The lines of the Prince's ink weren't neat and symmetrical-the hand that created them likely did so in secrecy and under an unpredictable time constraint. The artist had probably used parts of an old walkman to fashion a crude tattoo gun while another inmate stood lookout for patrolling correctional officers (COs).
The Prince carried with him such a burden of anger that when it was not causing others to feel fearful, it was causing him great inner turmoil. He came to the treatment team meeting and sat across the conference table from me, two COs slightly behind and on either side of his large shoulders. His countenance was solemn, imposing and with a slight suggestion that he suspected I was there to irritate him. As he looked straight into my eyes, I felt a rush of projections and defenses streaming towards me, and had the brief thought that no matter what I said, the Prince would most likely be irritated.
. . . when every one may tell you the truth, respect for you abates. . . . because men will always prove untrue to you unless they are kept honest by constraint.1
At such times, it may be best to simply forge ahead, realizing that the outcome will not be to one's advantage. It is said that the "banzai" battle cry was a gesture of courage to follow through, as well as wishing for something or someone to persevere.2 Here, my goal was to summon courage for both myself and the Prince. I had to persevere in my attempt to help him. He, in his attempt to navigate out of his depression, self-defeating behavior, and persecutory mindset. My optimism was tempered with realism. However, my own willingness to take a chance had been imprinted upon me, as the Prince's ink upon him.
I began listening to him with genuine sincerity-most Princes can immediately detect when this is not the case, and all respect may be lost. He spoke of his anger, his disdain for "the system," and how he should have been given another chance in free society. Why? I didn't need to ask this question, as the answer was quickly supplied for me: He was no "child molester," or murderer. He had been engaged in a business-one that, to him, seemed to be a service to his fief.
Supplying recreational drugs to those in need did not seem like true wrongdoing to the Prince. After all, the Prince had determined that his subjects required these diversions from their oppressive life problems. The Prince made clear that his designs on building an empire were firmly intact. He would pursue his conquest in or outside of prison. But this time, he would be far more shrewd and skillful, having learned from his mistakes.

● **Study material**:
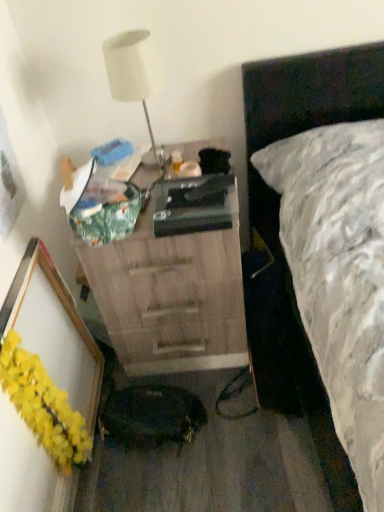
Question: Are yellow fluffy garland at lower left and wooden chest of drawers at center far apart?

Choices:
 (A) no
 (B) yes

Answer: (A)

Question: Is yellow fluffy garland at lower left bigger than wooden chest of drawers at center?

Choices:
 (A) no
 (B) yes

Answer: (A)

Question: Does yellow fluffy garland at lower left have a smaller size compared to wooden chest of drawers at center?

Choices:
 (A) yes
 (B) no

Answer: (A)

Question: From a real-world perspective, is yellow fluffy garland at lower left located beneath wooden chest of drawers at center?

Choices:
 (A) yes
 (B) no

Answer: (B)

Question: From the image's perspective, would you say yellow fluffy garland at lower left is shown under wooden chest of drawers at center?

Choices:
 (A) yes
 (B) no

Answer: (A)

Question: Considering the positions of wooden chest of drawers at center and white matte lamp at upper left in the image, is wooden chest of drawers at center wider or thinner than white matte lamp at upper left?

Choices:
 (A) wide
 (B) thin

Answer: (A)

Question: Is point (231, 296) positioned closer to the camera than point (117, 97)?

Choices:
 (A) farther
 (B) closer

Answer: (A)

Question: From the image's perspective, is wooden chest of drawers at center positioned above or below white matte lamp at upper left?

Choices:
 (A) below
 (B) above

Answer: (A)

Question: Is wooden chest of drawers at center situated inside white matte lamp at upper left or outside?

Choices:
 (A) outside
 (B) inside

Answer: (A)

Question: Is white matte lamp at upper left situated inside wooden chest of drawers at center or outside?

Choices:
 (A) outside
 (B) inside

Answer: (A)

Question: From the image's perspective, is white matte lamp at upper left positioned above or below wooden chest of drawers at center?

Choices:
 (A) above
 (B) below

Answer: (A)

Question: Is white matte lamp at upper left wider or thinner than wooden chest of drawers at center?

Choices:
 (A) thin
 (B) wide

Answer: (A)

Question: Is white matte lamp at upper left taller or shorter than wooden chest of drawers at center?

Choices:
 (A) short
 (B) tall

Answer: (A)

Question: In the image, is wooden chest of drawers at center positioned in front of or behind yellow fluffy garland at lower left?

Choices:
 (A) behind
 (B) front

Answer: (A)

Question: From a real-world perspective, is wooden chest of drawers at center positioned above or below yellow fluffy garland at lower left?

Choices:
 (A) above
 (B) below

Answer: (B)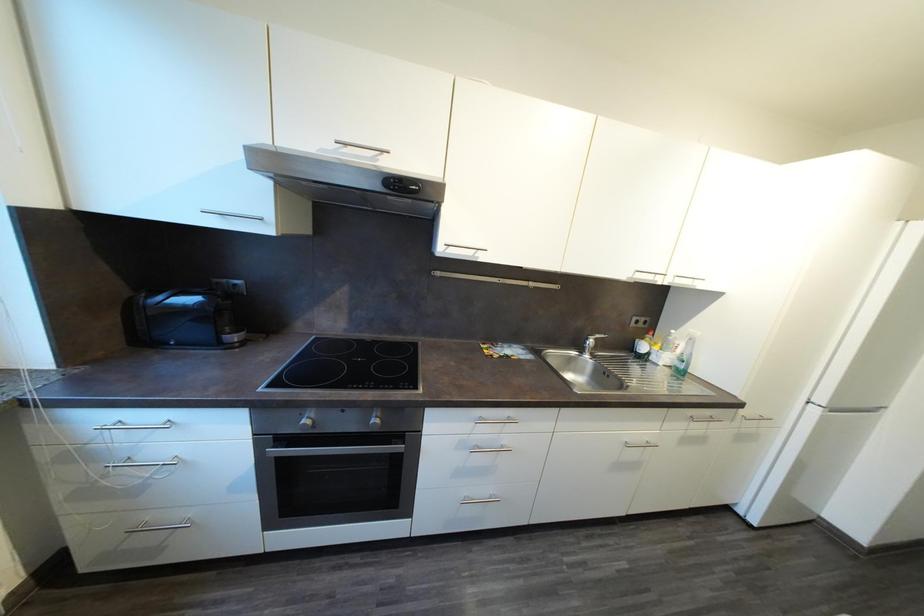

● **Tasks to perform**:
A: Rewrite the paragraph of the account of the Prince that begins "I began listening to him with genuine sincerity" in a shorter form that keeps its main facts.
B: According to the account of the Prince, what did the Prince need help navigating out of? List every one.
C: Go on with the account of the Prince from the point where it stops.

● **Answer section**:
A: The writer listened to the Prince sincerely, since most Princes can tell when this is lacking and respect may then be lost. The Prince talked about his anger, his disdain for "the system," and his belief that he deserved another chance in free society. Without being asked, he explained why: he was no "child molester" or murderer, but had run a business that he saw as a service to his fief.

B:
- his depression
- his self-defeating behavior
- his persecutory mindset

C:
I saw my opening and said a silent, internal banzai. I told the Prince that I noticed he had been reading The Prince. I asked him about his interest in it, and what it had taught him. He saw this for the ignoble therapeutic effort that it was, and gave me a terse, unengaged answer. I persisted: "So . . . what do you think? Is it better to be loved than feared, or feared than loved?"
I had hoped that this would point us towards the core. Or at least a verbal sparring match. Neither was the case. The look on the Prince's face suggested annoyed disdain. I had most certainly hit an off key note. It wasn't the first time, and it wouldn't be the last. The Prince bestowed upon me a reprimanding lecture about how the uninformed, mafia movie watching masses fixate on this passage while losing its true meaning, as well as the other truths contained within the book.
I sensed clearly that to press forward on this topic would bring us to naught. I returned to plain, simple, pure sincerity. I related to the Prince my concerns about the self-defeating behavior pattern he had demonstrated. I told him I believed it was painful to walk around with so much anger. I let him know that there was a potential way out. This time, he seemed to listen to me, but revealed nothing about his own thoughts or feelings. Fair enough, I thought to myself-at least I had made the attempt to be an emissary of mental health to the Prince.
References
1. Machiavelli N. The Prince. Skinner Q, Price R, eds. Cambridge, MA: Cambridge University Press. 1988. Also online at: http://www.constitution.org/mac/prince00.htm. Accessed October 12, 2010.
2. Toland J. The Rising Sun: The Decline and Fall of the Japanese Empire 1936-1945. New York: Random House; 1970: 513.